- [Job item]:
Identify, in the records below, every line where the string "toiture" appears, and copy each such line.
*** Opening of Given records ***
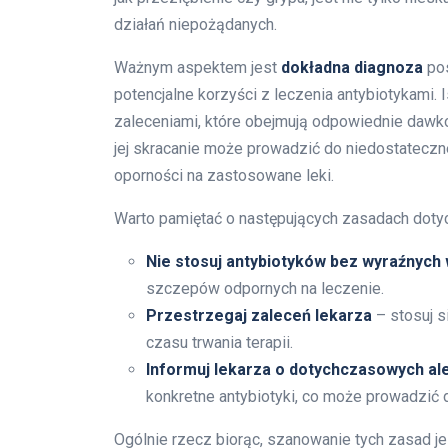
działań niepożądanych.
Ważnym aspektem jest
dokładna diagnoza
pos
potencjalne korzyści z leczenia antybiotykami. 
zaleceniami, które obejmują odpowiednie dawkow
jej skracanie może prowadzić do niedostateczne
oporności na zastosowane leki.
Warto pamiętać o następujących zasadach doty
Nie stosuj antybiotyków bez wyraźnych
szczepów odpornych na leczenie.
Przestrzegaj zaleceń lekarza
– stosuj s
czasu trwania terapii.
Informuj lekarza o dotychczasowych al
konkretne antybiotyki, co może prowadzić 
Ogólnie rzecz biorąc, szanowanie tych zasad j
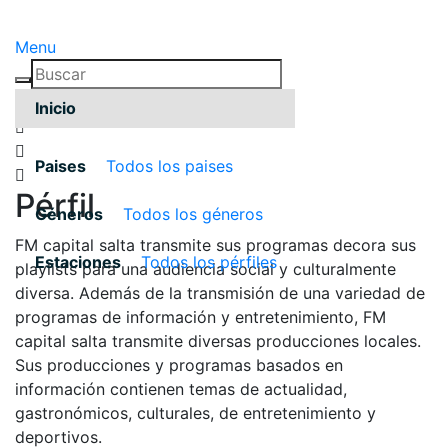
Menu
Inicio
Paises
Todos los paises
Pérfil
Géneros
Todos los géneros
FM capital salta transmite sus programas decora sus
Estaciones
Todos los pérfiles
playlists para una audiencia social y culturalmente
diversa. Además de la transmisión de una variedad de
programas de información y entretenimiento, FM
capital salta transmite diversas producciones locales.
Sus producciones y programas basados en
información contienen temas de actualidad,
gastronómicos, culturales, de entretenimiento y
deportivos.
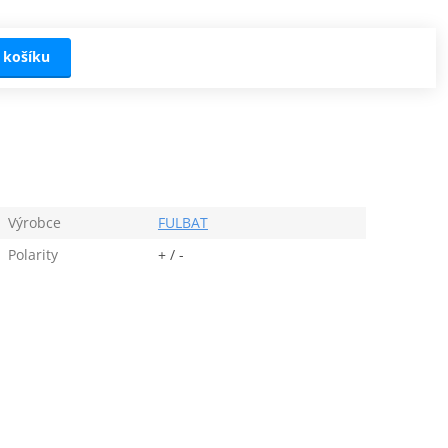
 košíku
Výrobce
FULBAT
Polarity
+ / -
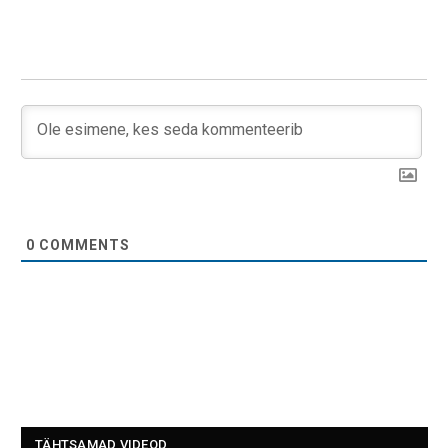
0
COMMENTS
TÄHTSAMAD VIDEOD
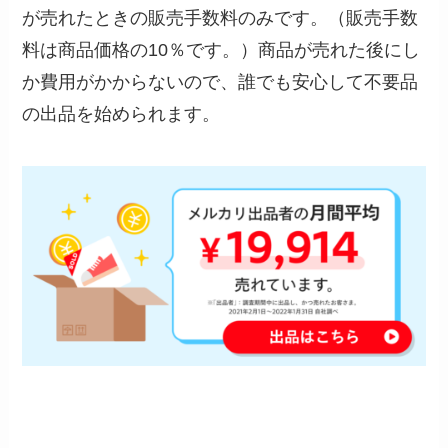
が売れたときの販売手数料のみです。（販売手数
料は商品価格の10％です。）商品が売れた後にし
か費用がかからないので、誰でも安心して不要品
の出品を始められます。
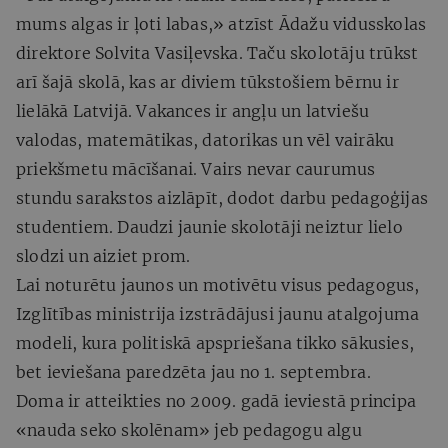
mums algas ir ļoti labas,» atzīst Ādažu vidusskolas
direktore Solvita Vasiļevska. Taču skolotāju trūkst
arī šajā skolā, kas ar diviem tūkstošiem bērnu ir
lielākā Latvijā. Vakances ir angļu un latviešu
valodas, matemātikas, datorikas un vēl vairāku
priekšmetu mācīšanai. Vairs nevar caurumus
stundu sarakstos aizlāpīt, dodot darbu pedagoģijas
studentiem. Daudzi jaunie skolotāji neiztur lielo
slodzi un aiziet prom.
Lai noturētu jaunos un motivētu visus pedagogus,
Izglītības ministrija izstrādājusi jaunu atalgojuma
modeli, kura politiskā apspriešana tikko sākusies,
bet ieviešana paredzēta jau no 1. septembra.
Doma ir atteikties no 2009. gadā ieviestā principa
«nauda seko skolēnam» jeb pedagogu algu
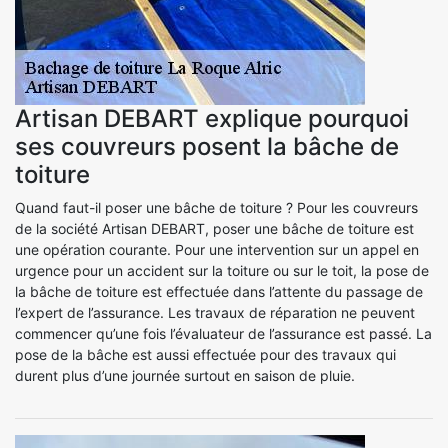
Artisan DEBART explique pourquoi
ses couvreurs posent la bâche de
toiture
Quand faut-il poser une bâche de toiture ? Pour les couvreurs
de la société Artisan DEBART, poser une bâche de toiture est
une opération courante. Pour une intervention sur un appel en
urgence pour un accident sur la toiture ou sur le toit, la pose de
la bâche de toiture est effectuée dans l’attente du passage de
l’expert de l’assurance. Les travaux de réparation ne peuvent
commencer qu’une fois l’évaluateur de l’assurance est passé. La
pose de la bâche est aussi effectuée pour des travaux qui
durent plus d’une journée surtout en saison de pluie.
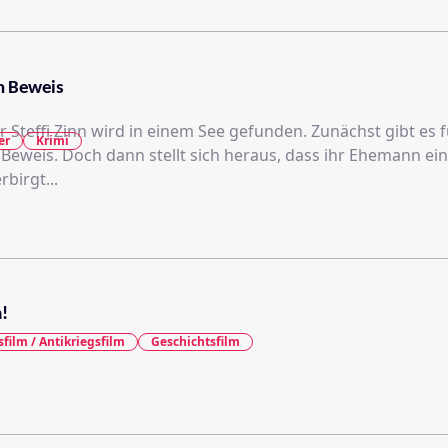
n Beweis
r Steffi Zinn wird in einem See gefunden. Zunächst gibt es 
er
Krimi
Beweis. Doch dann stellt sich heraus, dass ihr Ehemann ei
birgt...
!
sfilm / Antikriegsfilm
Geschichtsfilm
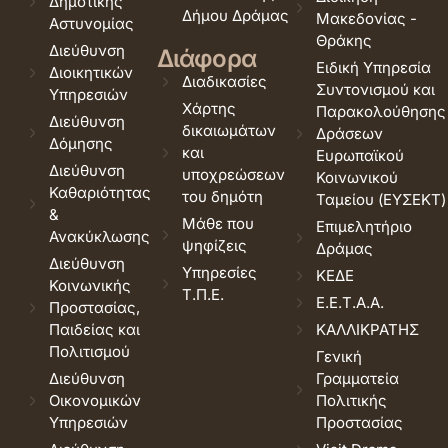
Δημοτικής
Δήμου Δράμας
Μακεδονίας -
Αστυνομίας
Θράκης
Διεύθυνση
Διάφορα
Ειδική Υπηρεσία
Διοικητικών
Διαδικασίες
Συντονισμού και
Υπηρεσιών
Χάρτης
Παρακολούθησης
Διεύθυνση
δικαιωμάτων
Δράσεων
Δόμησης
και
Ευρωπαϊκού
Διεύθυνση
υποχρεώσεων
Κοινωνικού
Καθαριότητας
του δημότη
Ταμείου (ΕΥΣΕΚΤ)
&
Μάθε που
Επιμελητήριο
Ανακύκλωσης
ψηφίζεις
Δράμας
Διεύθυνση
Υπηρεσίες
ΚΕΔΕ
Κοινωνικής
Τ.Π.Ε.
Ε.Ε.Τ.Α.Α.
Προστασίας,
Παιδείας και
ΚΑΛΛΙΚΡΑΤΗΣ
Πολιτισμού
Γενική
Διεύθυνση
Γραμματεία
Οικονομικών
Πολιτικής
Υπηρεσιών
Προστασίας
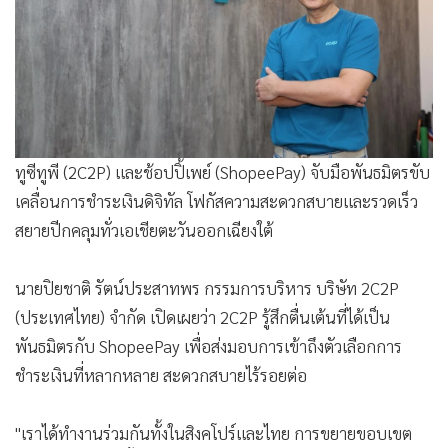
•
Good health & Well-being
•
Green Innovation & SD
•
Management & HR
•
MGR Live
•
Infographic
•
การเมือง
ทูซีทูพี (2C2P) และช้อปปิ้เพย์ (ShopeePay) จับมือพันธมิตรขับ
•
ท่องเที่ยว
เคลื่อนการชำระเงินดิจิทัล โฟกัสความสะดวกสบายและรวดเร็ว
•
กีฬา
สยายปีกคลุมทั่วเอเชียตะวันออกเฉียงใต้
•
ต่างประเทศ
•
Special Scoop
นายปิยชาติ รัตน์ประสาทพร กรรมการบริหาร บริษัท 2C2P
•
เศรษฐกิจ-ธุรกิจ
(ประเทศไทย) จำกัด เปิดเผยว่า 2C2P รู้สึกตื่นเต้นที่ได้เป็น
•
จีน
พันธมิตรกับ ShopeePay เพื่อส่งมอบการเข้าถึงตัวเลือกการ
•
ชุมชน-คุณภาพชีวิต
ชำระเงินที่หลากหลาย สะดวกสบายไร้รอยต่อ
•
อาชญากรรม
"เราได้ทำงานร่วมกันทั้งในสิงคโปร์และไทย การขยายขอบเขต
•
Motoring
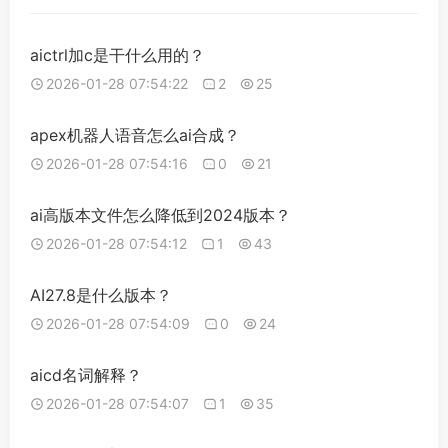
aictrl加c是干什么用的？
2026-01-28 07:54:22
2
25
apex机器人语音怎么ai合成？
2026-01-28 07:54:16
0
21
ai高版本文件怎么降低到2024版本？
2026-01-28 07:54:12
1
43
AI27.8是什么版本？
2026-01-28 07:54:09
0
24
aicd名词解释？
2026-01-28 07:54:07
1
35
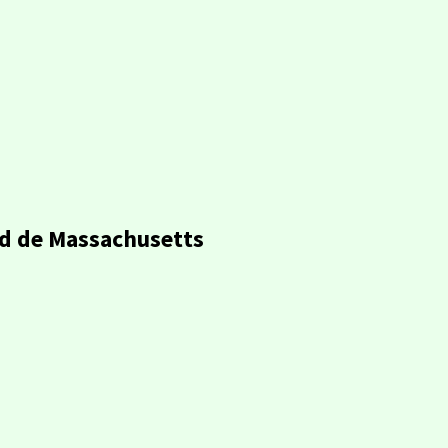
ad de Massachusetts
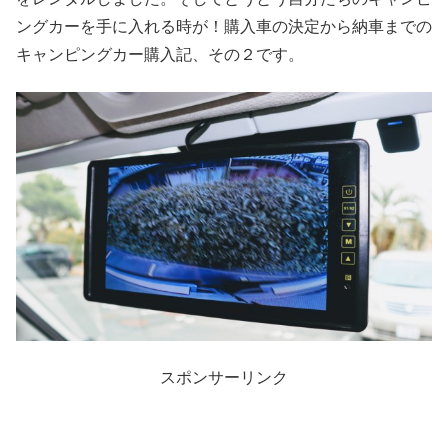
ングカーを手に入れる時が！購入車の決定から納車までの
キャンピングカー購入記、その２です。
スポンサーリンク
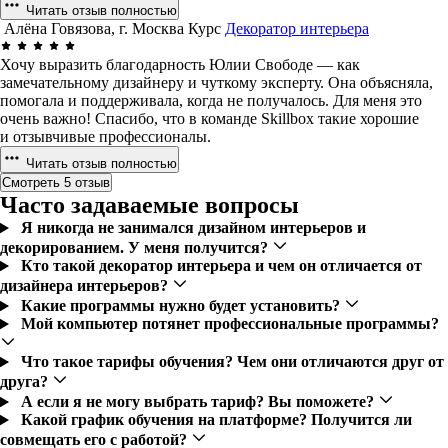
Читать отзыв полностью
Алёна Говязова, г. Москва
Курс
Декоратор интерьера
Хочу выразить благодарность Юлии Свободе — как
замечательному дизайнеру и чуткому эксперту. Она объясняла,
помогала и поддерживала, когда не получалось. Для меня это
очень важно! Спасибо, что в команде Skillbox такие хорошие
и отзывчивые профессионалы.
Читать отзыв полностью
Смотреть 5 отзыв
Часто задаваемые вопросы
Я никогда не занимался дизайном интерьеров и
декорированием. У меня получится?
Кто такой декоратор интерьера и чем он отличается от
дизайнера интерьеров?
Какие программы нужно будет установить?
Мой компьютер потянет профессиональные программы?
Что такое тарифы обучения? Чем они отличаются друг от
друга?
А если я не могу выбрать тариф? Вы поможете?
Какой график обучения на платформе? Получится ли
совмещать его с работой?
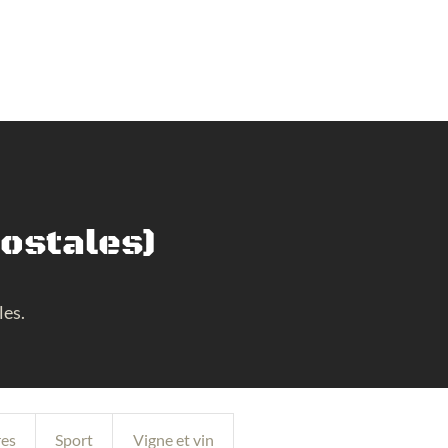
postales)
les.
res
Sport
Vigne et vin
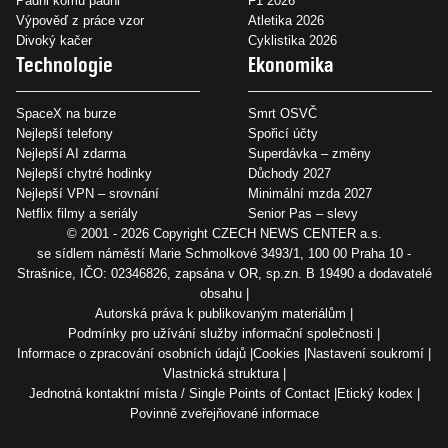
Padni komu padni
F1 2026
Výpověď z práce vzor
Atletika 2026
Divoký kačer
Cyklistika 2026
Technologie
Ekonomika
SpaceX na burze
Smrt OSVČ
Nejlepší telefony
Spořicí účty
Nejlepší AI zdarma
Superdávka – změny
Nejlepší chytré hodinky
Důchody 2027
Nejlepší VPN – srovnání
Minimální mzda 2027
Netflix filmy a seriály
Senior Pas – slevy
© 2001 - 2026 Copyright
CZECH NEWS CENTER a.s.
se sídlem náměstí Marie Schmolkové 3493/1, 100 00 Praha 10 -
Strašnice, IČO: 02346826, zapsána v OR, sp.zn. B 19490 a dodavatelé
obsahu
Autorská práva k publikovaným materiálům
Podmínky pro užívání služby informační společnosti
Informace o zpracování osobních údajů
Cookies
Nastavení soukromí
Vlastnická struktura
Jednotná kontaktní místa / Single Points of Contact
Etický kodex
Povinně zveřejňované informace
*** Close of Given records ***
- [Exercise response]:
toiture
Quand faut-il poser une bâche de toiture ? Pour les couvreurs
de la société Artisan DEBART, poser une bâche de toiture est
urgence pour un accident sur la toiture ou sur le toit, la pose de
la bâche de toiture est effectuée dans l’attente du passage de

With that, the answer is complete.